We jump from their question right to God’s answer: these Israelites were allowed to offer the Paschal Lamb sacrifice a month later. What the story doesn’t explore, however, are what motivated them to approach Moshe and Aaron with their question in the first place. What were their emotions while waiting for an answer? Surely, it must have been painful for them to be denied this central communal experience. These Israelites were “essential workers” who were caring for their community. They were being excluded and clearly yearned to be part of the group.  It could be argued that this was the original case of FOMO  (fear of missing out).

Experiencing 'Data Fomo'? - Appsee - Medium

The theme of “yearning” has always been poignant to me, and seems to take on particular resonance this year. Many of our children feel this sense of yearning right now after hearing that their camp will not or might not run this summer. And even though we know that someday this pandemic will pass and we can return, it doesn’t mitigate the sense of loss we are experiencing in this moment. On a personal level my mother has not seen any of her 4 children or 14 grandchildren in over 3 months. We yearn to be together.

When my father passed away, I read many books on grief and loss. One quote that has stuck with me comes from Martin Prechtel’s The Smell of Rain on Dust: Grief and Praise. He writes:

Grief expressed out loud for someone we have lost, or a country or home we have lost, is in itself the greatest praise we could ever give them. Grief is praise, because it is the natural way love honors what it misses.

Before we run ahead to meet the demands of the day — and we will —  let’s reflect on this praise for what we miss. Our campers and staff members who will be stuck at home feel homeless without camp. I still do not know when my family will be back together.

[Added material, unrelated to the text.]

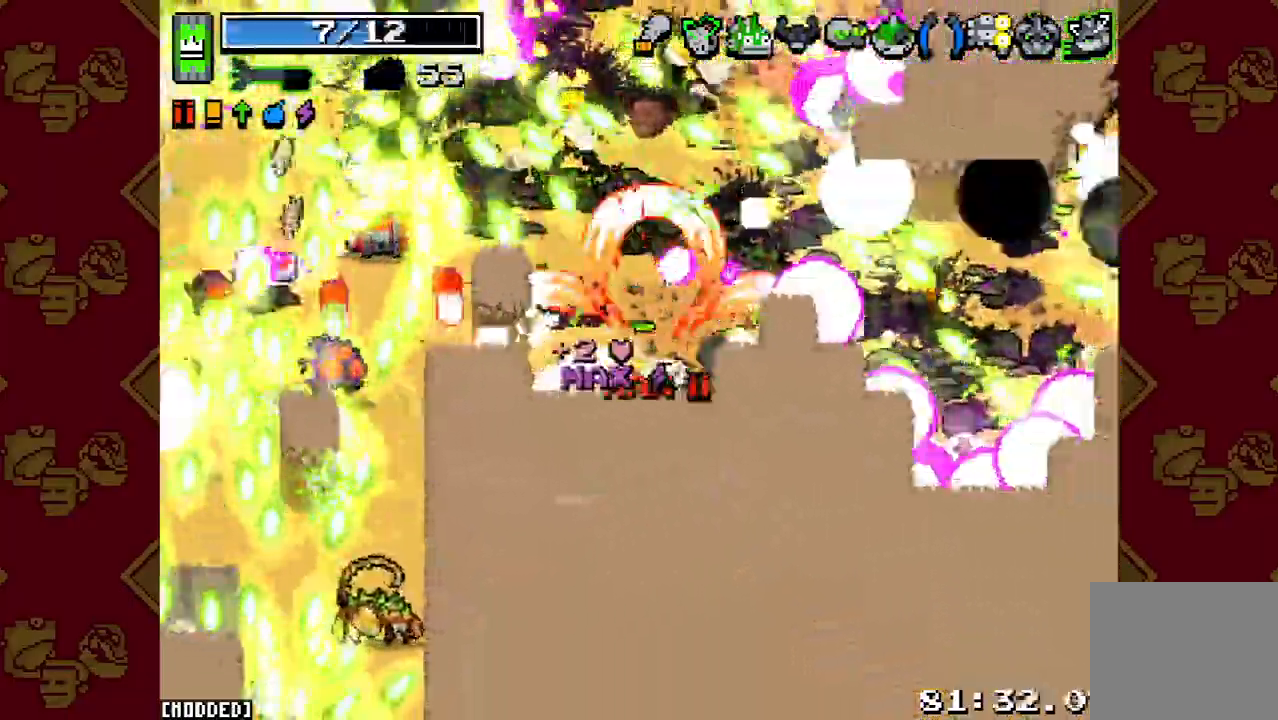
{"buttons": ["L1"], "left_stick": "right", "right_stick": "up-left", "button_events": [[67, "L1", "down"], [67, "R2", "up"], [167, "L1", "up"], [167, "R2", "down"], [267, "R2", "up"], [333, "R2", "down"], [467, "L1", "down"], [467, "R2", "up"]]}
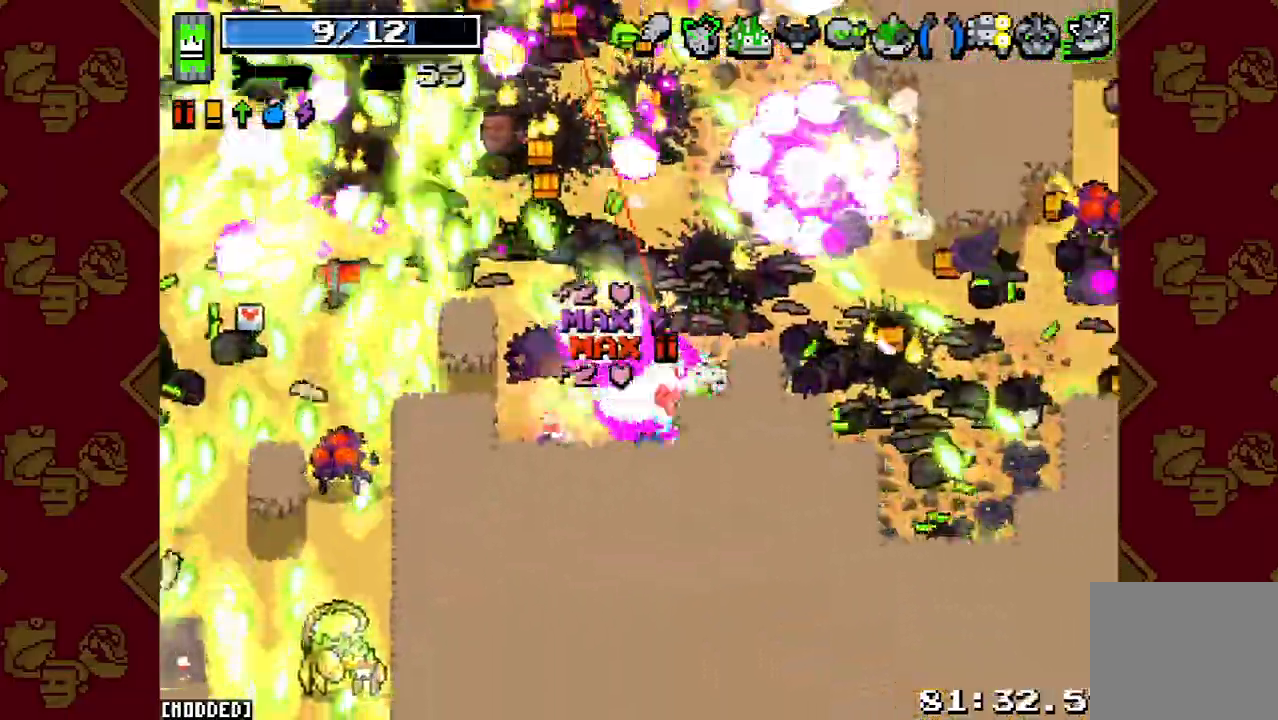
{"buttons": ["L1"], "left_stick": "right", "right_stick": "up-right", "button_events": [[67, "L1", "up"], [67, "R2", "down"], [200, "R2", "up"], [267, "R2", "down"], [400, "R2", "up"], [433, "L1", "down"]]}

In a poem about Israel, Yehuda HaLevi, the 12th Century Spanish Jewish physician, poet and philosopher, wrote, “ My heart is in the east, and I in the uttermost west”. Similarly our teens who were going to go to Israel- long for a homeland thousand of miles away where they have never been. They are  yearning to be part of Jewish Life.  This crisis has been unsettling, but the tribute being paid to the places and people we call home is a foundation upon which to build. We will figure out  our do-over to reconvene as a community and as a family, but today on the answer of Pesach Sheni let’s honor the question. Let’s honor our yearning.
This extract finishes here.